The reply should repeat all of the data word for word, with no pictures.
=== Begin Enclosure ===
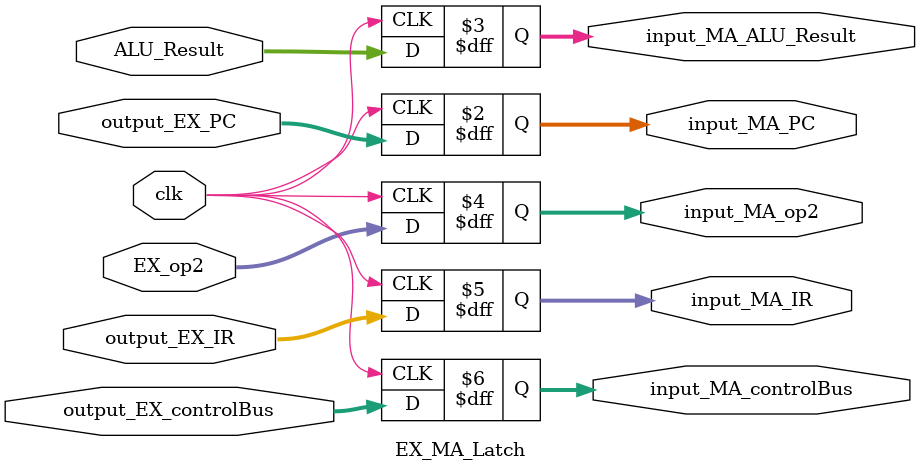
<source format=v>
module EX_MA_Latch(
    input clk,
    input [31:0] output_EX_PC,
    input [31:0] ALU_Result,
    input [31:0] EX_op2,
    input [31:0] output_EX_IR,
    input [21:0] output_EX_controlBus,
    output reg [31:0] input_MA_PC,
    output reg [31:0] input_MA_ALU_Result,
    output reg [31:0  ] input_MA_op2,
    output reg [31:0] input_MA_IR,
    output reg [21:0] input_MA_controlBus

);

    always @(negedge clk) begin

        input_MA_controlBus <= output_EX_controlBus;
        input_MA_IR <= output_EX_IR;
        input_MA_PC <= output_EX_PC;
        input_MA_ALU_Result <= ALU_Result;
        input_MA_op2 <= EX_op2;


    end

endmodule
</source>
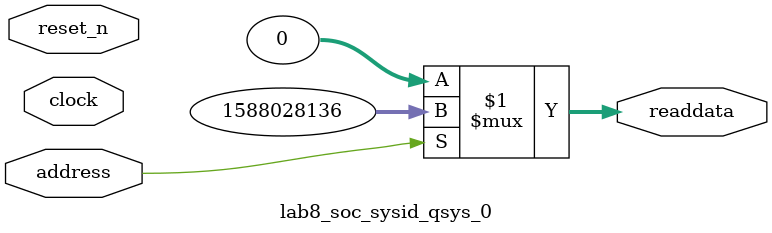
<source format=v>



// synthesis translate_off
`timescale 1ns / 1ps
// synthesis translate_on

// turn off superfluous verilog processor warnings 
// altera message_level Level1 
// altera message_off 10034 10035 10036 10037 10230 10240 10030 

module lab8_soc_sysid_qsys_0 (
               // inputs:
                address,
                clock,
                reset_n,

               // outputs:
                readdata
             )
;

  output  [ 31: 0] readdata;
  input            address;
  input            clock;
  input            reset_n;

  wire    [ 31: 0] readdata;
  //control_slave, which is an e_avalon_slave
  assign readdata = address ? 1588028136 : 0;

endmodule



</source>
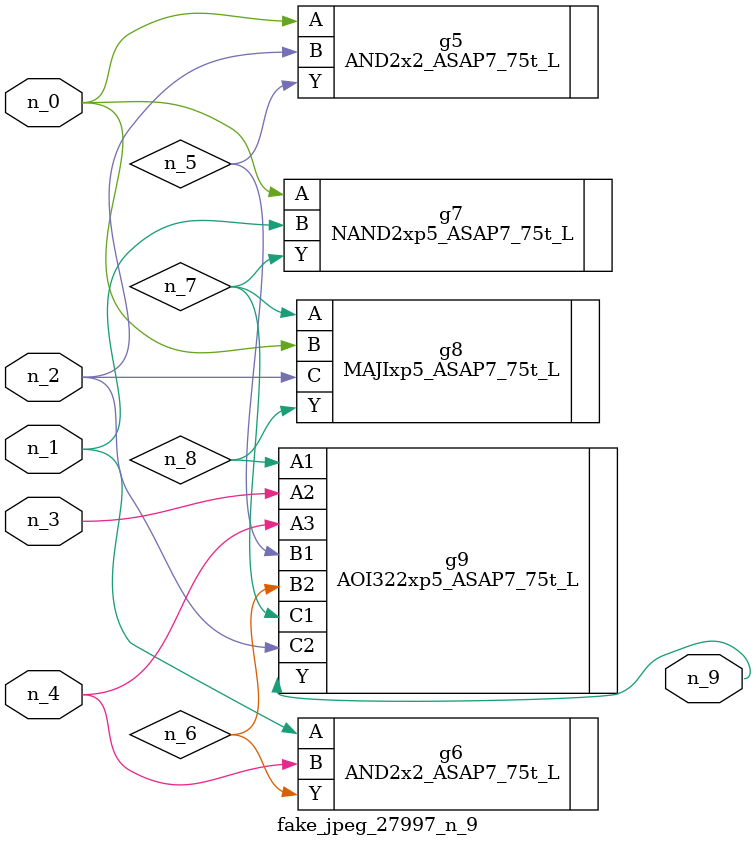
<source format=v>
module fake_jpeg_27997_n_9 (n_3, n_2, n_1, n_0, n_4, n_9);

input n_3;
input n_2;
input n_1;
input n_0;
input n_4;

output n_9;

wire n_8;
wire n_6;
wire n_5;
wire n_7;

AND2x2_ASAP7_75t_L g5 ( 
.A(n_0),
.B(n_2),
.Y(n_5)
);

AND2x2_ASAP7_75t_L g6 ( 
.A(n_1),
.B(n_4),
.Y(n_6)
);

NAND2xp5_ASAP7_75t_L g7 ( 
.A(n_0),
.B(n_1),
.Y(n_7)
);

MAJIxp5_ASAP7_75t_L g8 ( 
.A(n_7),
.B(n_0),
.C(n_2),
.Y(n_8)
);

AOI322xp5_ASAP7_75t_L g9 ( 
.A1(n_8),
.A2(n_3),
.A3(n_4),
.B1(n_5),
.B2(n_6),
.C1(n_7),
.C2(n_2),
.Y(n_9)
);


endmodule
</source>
=== End Enclosure ===
Answer for the task:
<source format=v>
module EX_MA_Latch(
    input clk,
    input [31:0] output_EX_PC,
    input [31:0] ALU_Result,
    input [31:0] EX_op2,
    input [31:0] output_EX_IR,
    input [21:0] output_EX_controlBus,
    output reg [31:0] input_MA_PC,
    output reg [31:0] input_MA_ALU_Result,
    output reg [31:0  ] input_MA_op2,
    output reg [31:0] input_MA_IR,
    output reg [21:0] input_MA_controlBus

);

    always @(negedge clk) begin

        input_MA_controlBus <= output_EX_controlBus;
        input_MA_IR <= output_EX_IR;
        input_MA_PC <= output_EX_PC;
        input_MA_ALU_Result <= ALU_Result;
        input_MA_op2 <= EX_op2;


    end

endmodule
</source>
<source format=v>



// synthesis translate_off
`timescale 1ns / 1ps
// synthesis translate_on

// turn off superfluous verilog processor warnings 
// altera message_level Level1 
// altera message_off 10034 10035 10036 10037 10230 10240 10030 

module lab8_soc_sysid_qsys_0 (
               // inputs:
                address,
                clock,
                reset_n,

               // outputs:
                readdata
             )
;

  output  [ 31: 0] readdata;
  input            address;
  input            clock;
  input            reset_n;

  wire    [ 31: 0] readdata;
  //control_slave, which is an e_avalon_slave
  assign readdata = address ? 1588028136 : 0;

endmodule



</source>
<source format=v>
module fake_jpeg_27997_n_9 (n_3, n_2, n_1, n_0, n_4, n_9);

input n_3;
input n_2;
input n_1;
input n_0;
input n_4;

output n_9;

wire n_8;
wire n_6;
wire n_5;
wire n_7;

AND2x2_ASAP7_75t_L g5 ( 
.A(n_0),
.B(n_2),
.Y(n_5)
);

AND2x2_ASAP7_75t_L g6 ( 
.A(n_1),
.B(n_4),
.Y(n_6)
);

NAND2xp5_ASAP7_75t_L g7 ( 
.A(n_0),
.B(n_1),
.Y(n_7)
);

MAJIxp5_ASAP7_75t_L g8 ( 
.A(n_7),
.B(n_0),
.C(n_2),
.Y(n_8)
);

AOI322xp5_ASAP7_75t_L g9 ( 
.A1(n_8),
.A2(n_3),
.A3(n_4),
.B1(n_5),
.B2(n_6),
.C1(n_7),
.C2(n_2),
.Y(n_9)
);


endmodule
</source>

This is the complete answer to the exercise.